Activité 1: Recopiez les lignes des données ci-dessous, depuis la toute première jusqu'à celle qui contient « Tour from Sunauli Pickup - 08 Nights 09 Days » incluse, en remplaçant « Calculator » par « Estimator » et en laissant tout le reste intact.

Malgré tout ce qu’on a dit jusqu’à présent qu’il fallait chercher la mer de l’ouest par le pays Scioux, son opinion et celle de bien des gens, est que l’on réussirait mieux par celui des Christinaux et des Assiniboils qui sont au nord. C’est aussi le sentiment du père Guignas, jésuite, habile mathématicien. »

Au moment où cette question se débattait à Québec et à Paris, la Russie s’occupait d’envoyer Behring et Thschirikoff relever, par mer, la côte occidentale de l’Amérique du nord. Pierre le Grand avait pris communication du mémoire et de la carte de Delisle, lors de son voyage à Paris, en 1717, et ce prince cherchait à résoudre le problème si longtemps poursuivi. Mais si le czar songeait aux découvertes, il comptait bien les payer et c’est ce qu’il ne manqua pas de faire, tandis que le cabinet français, laissant le découvreur canadien s’employer avec ses seules ressources, ne lui accorda — à titre de faveur — qu’un droit de traite, plus propre à ruiner l’entreprise qu’à la faire réussir, quelque fût l’habilité extraordinaire de l’homme qui allait y vouer le reste de sa vie. C’est par des mesquineries de ce genre que la France se prépara, pendant plus de trente ans, à perdre le Canada. M. de Beauharnois, il faut lui rendre cette justice, avait des vues plus élevées. Le 15 octobre 1730, il écrivait au ministre, M. de Maurepas, dans l’espoir de faire rendre à La Vérendrye le grade qu’on lui avait enlevé sans motif raisonnable. « Par l’avancement du sieur de Ramezay et par la mort du sieur de Bellestre, il se trouvera deux lieutenances vacantes, j’ai l’honneur de vous proposer pour les remplir les sieurs La Vérendrye, Senneville, Darnaud et Dubuisson. Ce sont de bons sujets qui méritent leur avancement. Le même jour, le gouverneur et l’intendant, écrivant au sujet de quelques veuves pauvres, disaient que la dame de Varennes « âgée de soixante et quinze ans, et veuve d’un gouverneur des Trois-Rivières » demandait une pension qu’ils désiraient lui voir obtenir. C’est la dernière fois que nous voyons mentionner la mère de La Vérendrye.

Les postes des Sioux étaient regardés comme plus propres à arrêter chez eux les découvreurs qu’à les inciter à pénétrer dans les territoires inconnus. Le père de Guignas disait que c’était « une mer à boire que de chercher par les Sioux un chemin pour aller à la mer de l’ouest. » Le projet que Lewis et Clarke, devaient mettre à exécution (1808), celui de remonter le Missouri jusqu’à sa source et de marcher ensuite aussi loin que possible dans la direction de l’ouest, n’avait pas plu au régent, qui s’était borné comme on l’a vu, à encourager la construction d’un ou deux postes de traite plus ou moins fixes chez les Sioux. Quant à la voie de la Kaministigoya, il semble que ce fut le plan proposé par les gens du pays, les Canadiens, mais que le gouvernement avait toujours repoussé jusqu’au moment où nous sommes parvenus. On a pu juger par les mémoires ci-dessus que La Vérendrye proposait de se rendre en premier lieu chez les Assiniboils et de reconnaître la rivière à laquelle les Sauvages donnaient le nom de ce peuple ; d’atteindre ensuite une hauteur de terre que l’on croyait exister proche de là et découvrir quelque cours d’eau qui se déchargerait dans le Pacifique. Avec lui, M. de Beauharnois et le sieur Chaussegros de Léry pensaient qu’il y avait, à l’ouest des sources du Saint-Laurent et du Mississipi, trois ou quatre cents lieues de pays, tout au plus, et qu’un fleuve considérable devait y couler.

Données disponibles:
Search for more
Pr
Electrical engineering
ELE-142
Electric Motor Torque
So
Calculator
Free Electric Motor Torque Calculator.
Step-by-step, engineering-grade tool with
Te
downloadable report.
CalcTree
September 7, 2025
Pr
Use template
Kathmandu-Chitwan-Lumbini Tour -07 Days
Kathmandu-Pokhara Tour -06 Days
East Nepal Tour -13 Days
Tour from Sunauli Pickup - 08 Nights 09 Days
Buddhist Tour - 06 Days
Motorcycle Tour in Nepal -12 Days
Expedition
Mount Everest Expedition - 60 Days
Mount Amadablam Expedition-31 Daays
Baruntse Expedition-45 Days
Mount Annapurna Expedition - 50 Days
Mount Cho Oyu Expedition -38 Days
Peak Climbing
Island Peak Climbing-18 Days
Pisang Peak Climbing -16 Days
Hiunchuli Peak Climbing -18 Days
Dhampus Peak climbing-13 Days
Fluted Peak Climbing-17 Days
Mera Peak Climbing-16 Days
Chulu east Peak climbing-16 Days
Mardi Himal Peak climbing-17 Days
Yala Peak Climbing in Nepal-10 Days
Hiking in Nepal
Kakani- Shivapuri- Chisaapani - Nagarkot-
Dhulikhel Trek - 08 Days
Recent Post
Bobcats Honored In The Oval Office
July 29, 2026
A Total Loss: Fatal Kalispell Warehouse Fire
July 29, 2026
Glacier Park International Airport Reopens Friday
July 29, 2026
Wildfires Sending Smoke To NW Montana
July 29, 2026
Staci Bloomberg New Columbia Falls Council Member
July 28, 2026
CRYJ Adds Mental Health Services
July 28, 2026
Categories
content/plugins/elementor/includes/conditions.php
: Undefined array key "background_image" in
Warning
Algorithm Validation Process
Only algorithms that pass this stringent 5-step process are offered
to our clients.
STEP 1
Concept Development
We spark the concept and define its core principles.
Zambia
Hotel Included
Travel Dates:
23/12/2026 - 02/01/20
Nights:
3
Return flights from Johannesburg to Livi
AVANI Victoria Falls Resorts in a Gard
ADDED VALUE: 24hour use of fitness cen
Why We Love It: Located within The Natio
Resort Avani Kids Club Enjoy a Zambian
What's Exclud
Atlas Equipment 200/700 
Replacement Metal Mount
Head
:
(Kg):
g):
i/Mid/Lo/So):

Activité 2: D'après le texte fourni, en quelle année Pierre le Grand a-t-il fait son voyage à Paris ?

Zone de réponse 1:
Search for more
Pr
Electrical engineering
ELE-142
Electric Motor Torque
So
Estimator
Free Electric Motor Torque Estimator.
Step-by-step, engineering-grade tool with
Te
downloadable report.
CalcTree
September 7, 2025
Pr
Use template
Kathmandu-Chitwan-Lumbini Tour -07 Days
Kathmandu-Pokhara Tour -06 Days
East Nepal Tour -13 Days
Tour from Sunauli Pickup - 08 Nights 09 Days

Zone de réponse 2: En 1717.